24 vols en un mois : le suspect qui terrorisait les succursales AM:PM a été arrêté
Ivan Zlozhin, de Tel-Aviv, a été filmé à maintes reprises en train de voler dans les succursales de la chaîne en ville. Son avocate a soutenu qu'il s'agit d'un sans-abri et que ses actes ne justifient pas son arrestation. Sa détention a été prolongée jusqu'à dimanche.

La chaîne AM:PM peut pousser un soupir de soulagement. Ivan Zlozhin, 31 ans, de Tel-Aviv, suspecté d'avoir commis pas moins de 24 vols dans les succursales de la chaîne à travers la ville en l'espace d'un mois, restera en détention jusqu'à dimanche. Au commissariat de Lev Tel-Aviv, on affirme que les vols commis par Zlozhin ont été documentés par les caméras de surveillance, et que dans certains cas, il a même agressé des agents de sécurité qui tentaient de l'arrêter. Dans l'un des cas, selon les soupçons, il a causé une blessure à la main de l'un des agents de sécurité.
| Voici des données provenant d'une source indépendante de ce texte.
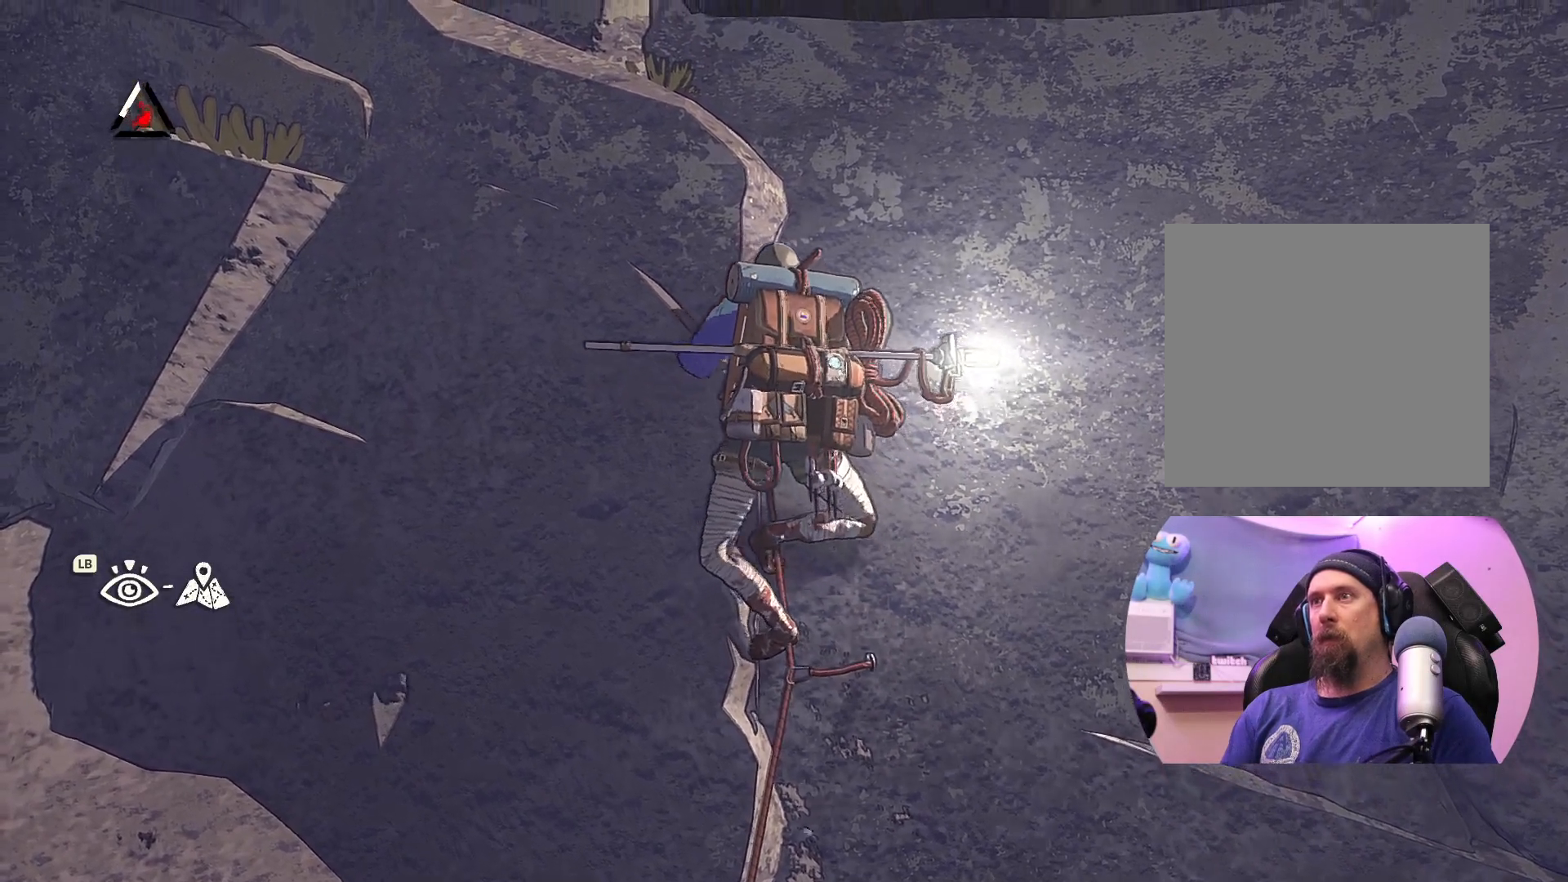
{"buttons": [], "left_stick": "up", "right_stick": "center", "events": [[17, "left_stick", "up-left"], [217, "left_stick", "up"]]}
Un mandat d'arrêt avait été émis contre Zlozhin dès le 23 août, et il a été arrêté quatre jours plus tard. Le représentant de la police a affirmé que, selon les éléments de l'enquête, le suspect est visible sur les caméras dans tous les incidents en train de voler. Il a également été affirmé que les agents de sécurité ont identifié le suspect et qu'il existe aussi des notes d'identification rédigées par des policiers. Zlozhin n'a pas de casier judiciaire.
En revanche, l'avocate de Zlozhin, Me Marina Gladky du Bureau du défenseur public, a demandé au tribunal d'examiner attentivement si la multiplicité des incidents justifie réellement le maintien en détention. Selon elle, Zlozhin est un sans-abri, et même s'il a volé « quelque chose de petit », cela ne constitue pas en soi un motif d'arrestation. L'avocate a souligné qu'il s'agit d'une personne sans casier judiciaire, et a fait valoir qu'en ce qui concerne l'agression, il n'existe de documentation que pour une seule agression. Elle a également affirmé que, selon le suspect, aucune preuve ne lui a été présentée, et a demandé d'envisager sa libération sous conditions ou, à tout le moins, de raccourcir la période de détention.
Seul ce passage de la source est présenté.